COVID-19 pummeled the smallest of small businesses, according to a new study that views the pandemic’s impact through the lens of bank deposits.
Intuit QuickBooks commissioned an economist to see how the pandemic has affected the finances of small businesses across the country.
The economist, Susan Woodward, looked at the bank deposits of one million businesses, each with typically 10 or fewer employees, from every major sector and industry.
Among her findings are:
- The pandemic’s biggest impact on small business revenue was in April 2020 when revenues fell by 22% nationwide, equivalent to $4.6 billion for that month alone.
- Overall small business revenue was down 28% in Connecticut in April 2020.
- Revenues increased for 61% of industries during the pandemic after a largely sustained recovery since April 2020.
- The top performers over the past year are home improvement and real estate businesses. The annual revenue of mortgage bankers increased by 30% compared to pre-pandemic levels—an average increase of $147,000 per business.
- The recreation industry had some of the hardest hit small businesses. For example, annual revenues at bowling alleys were down 33% by the end of March 2021, an average drop of more than $250,000 per business.
- Small businesses in high density, urban areas—especially in states located on the east and west coasts—experienced a greater financial impact from the pandemic. Areas hit the hardest include New York City, especially Brooklyn, and San Francisco.
The study did found some encouraging news.
“Even some of the worst hit businesses are back to pre-pandemic levels,” the study said.
“For example, by the end of March 2021, the monthly revenues of hair studios were 13% above their pre-pandemic levels.
“This is a huge turnaround from the low point in April 2020 when their monthly revenues were 78% lower than before the pandemic—equivalent to more than $11,000 per business for that month alone.”
The study found that the small businesses that suffered the greatest drop in revenue are oil and gas (down 20%), recreation (down 20%), local transport (19%), movies (15%), hotels and lodging, (12%), education (11%), and museums and attractions (11%).
But some businesses and industries were able to increase revenues during the pandemic.
These included financial and insurance (up 14%), agricultural services (up 11%), fishing and hunting (11%), building and garden materials (10%), utilities (10%), forestry (8%), and crop production (8%).

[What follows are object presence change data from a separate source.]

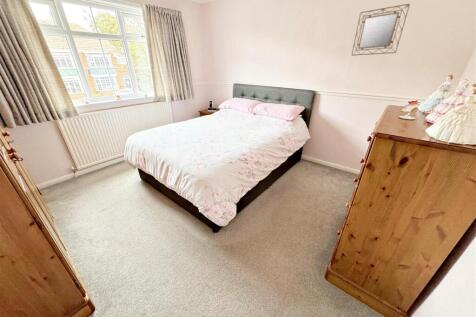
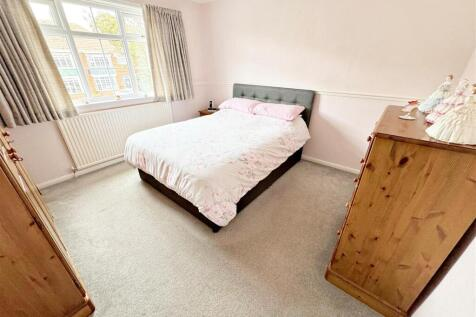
- home mirror [351,3,411,57]
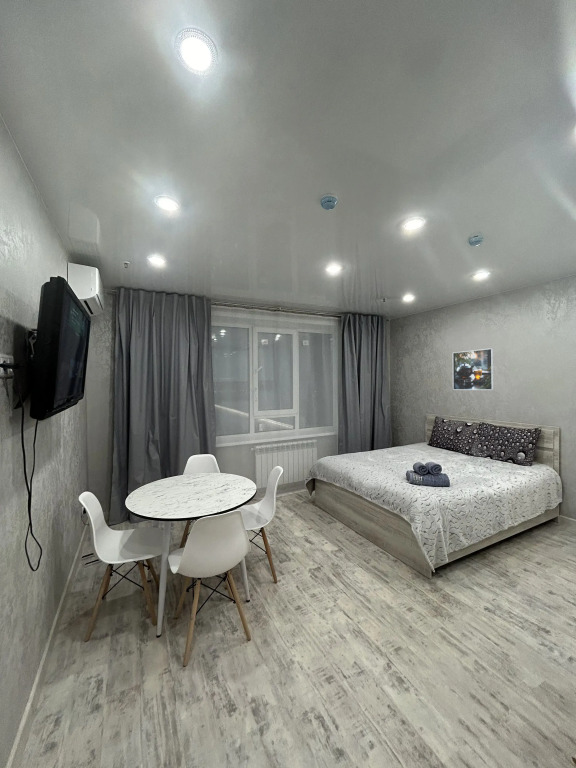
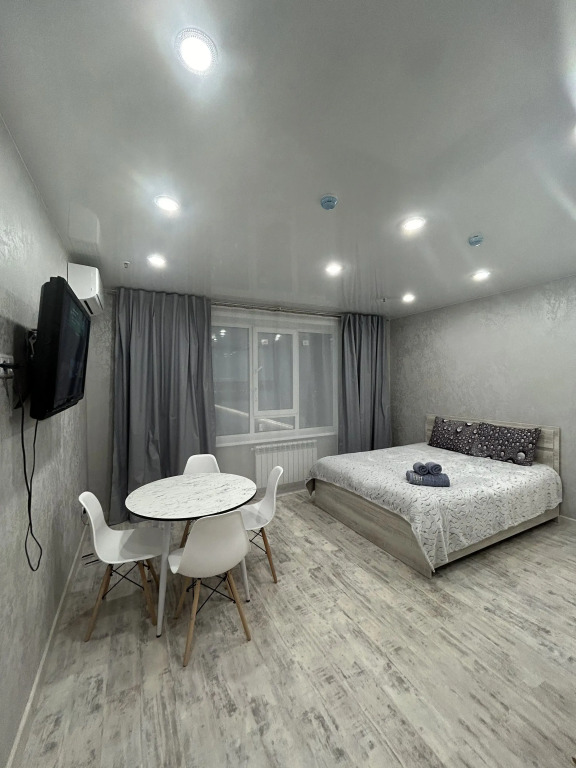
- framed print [452,347,495,391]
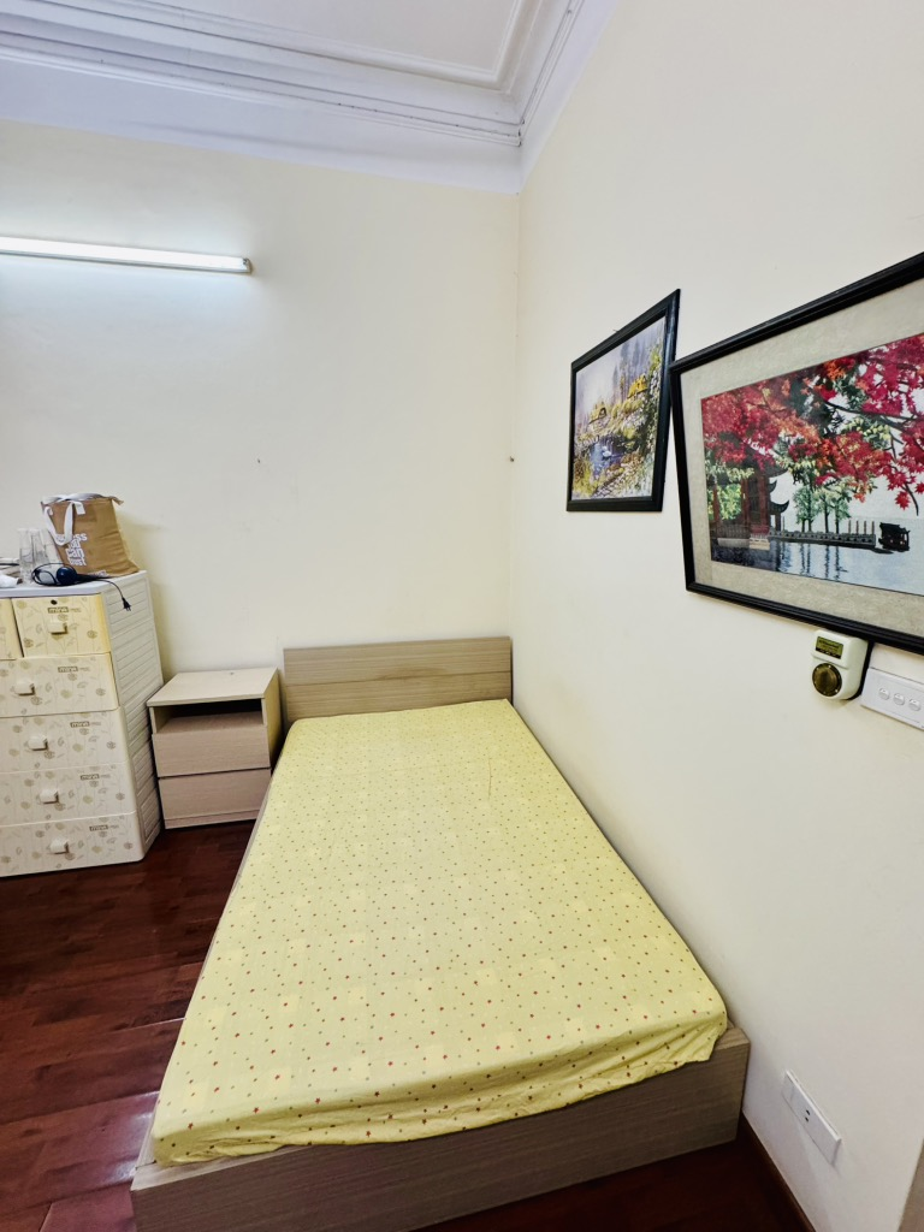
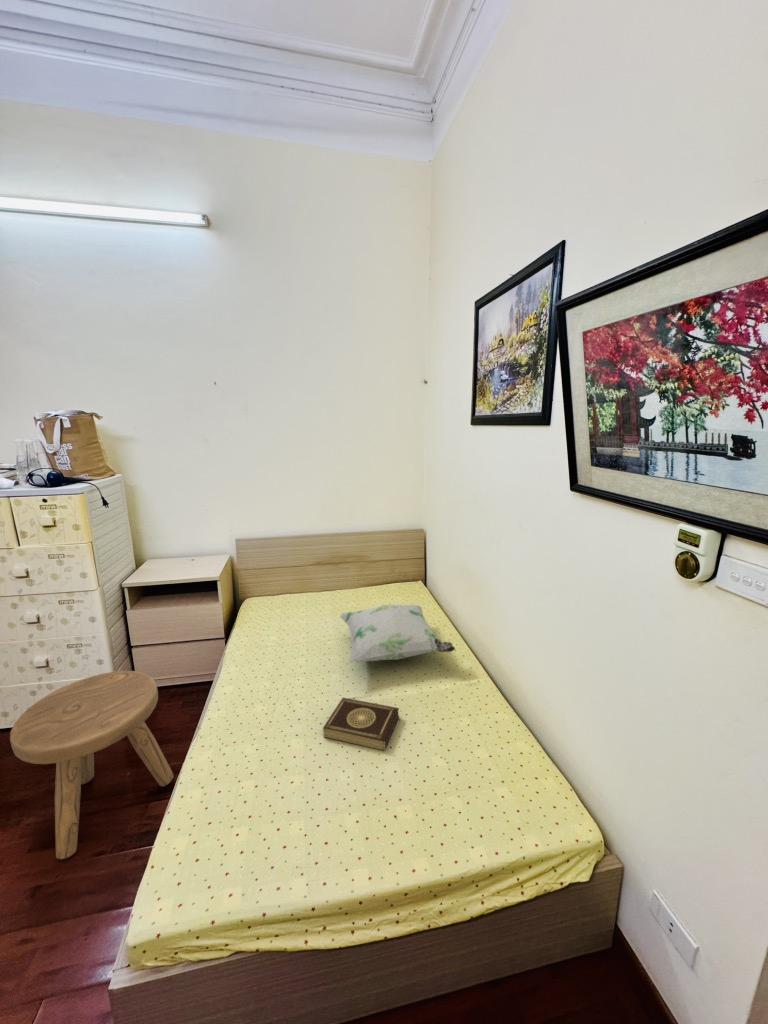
+ book [322,697,400,752]
+ stool [9,670,175,860]
+ decorative pillow [339,603,456,665]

The study also found that sustained recoveries in every industry started after the pandemic’s low point in April 2020.
“Fast forward to the end of March 2021 and all 10 U.S. sectors were back above the monthly revenue benchmarks they set before the pandemic,” the study said.
It noted that by March 2021, monthly revenue in the construction industry was up by 30%, retail by 22%, and manufacturing 20%.
Despite the revenue gains of many small business sectors, the study said small businesses still need help recovering.
“This is particularly true for recreation, tourism, and entertainment businesses, but also for retailers, bars, and restaurants, among others,” the study noted.
It recommends expanding access to COVID-19 relief funds to more small businesses, guaranteeing government support for the smallest of businesses, and making it easier for small businesses to go digital.
“The goal here is to make small businesses more competitive and less vulnerable to future recessions,” Woodward wrote.
“This could be in partnership with the Small Business Development Center network and the SBA’s Women’s Business Center, for example.”